Costs Of Different Formulations
When looking at Strattera compared to Adderall, price should also be a consideration. Generally speaking, Strattera is cheaper for a month’s supply than Adderall, and the same is true of their generics. Buying Strattera online in licensed pharmacies can make it even cheaper. However, there are ways that amphetamine and dextroamphetamine can be made more affordable as well, which users should look into.
Switching From Adderall To Strattera
Because atomoxetine is considered to be a safer drug, many patients are interested in switching to it from Adderall and other stimulant ADHD medications. It is possible to make a change.
A doctor should closely monitor any transition to a new medication. Users should be clear with their doctor about all the medications they are already taking, including amphetamine and dextroamphetamine.
In general, doctors will not suggest a long waiting period between stopping amphetamine and dextroamphetamine and starting atomoxetine. However, they might prefer it to be done at a time that is more suited to the needs of the patient. For example, children might be best making the switch over summer break while adults might want to do it during a period of vacation from work. In most cases, it takes about six weeks for the full effects to be noticeable.
Can One Take Strattera And Adderall Together?
Doctors prescribing both Strattera and Adderall together are rare.

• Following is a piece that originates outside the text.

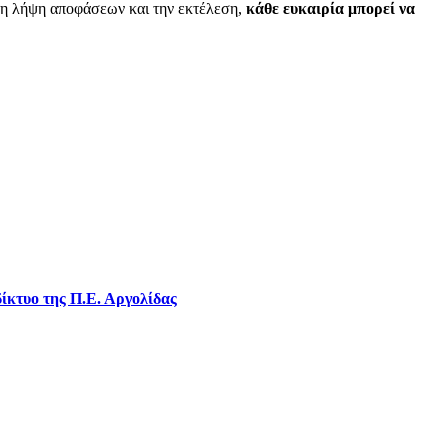
στη λήψη αποφάσεων και την εκτέλεση,
κάθε ευκαιρία μπορεί να
ίκτυο της Π.Ε. Αργολίδας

However, it is not unheard of. In general, this is done when Adderall is effective but wears off too early in the day. The patient may then take a Strattera dose to cover the rest of the day without risking an Adderall overdose.
Only a doctor can prescribe concurrent use of amphetamine and dextroamphetamine and atomoxetine. Patients should not attempt to access the medications on their own nor use them together without explicit directions to do so.
In Case Of Strattera Or Adderall Misuse
Any medication can become problematic if the user approaches it incorrectly. Whether someone is addicted or just wants to stop the use, they can turn to an addiction center. There, treatment for substance abuse passes under close medical supervision with the right therapies to help the user get and stay clean.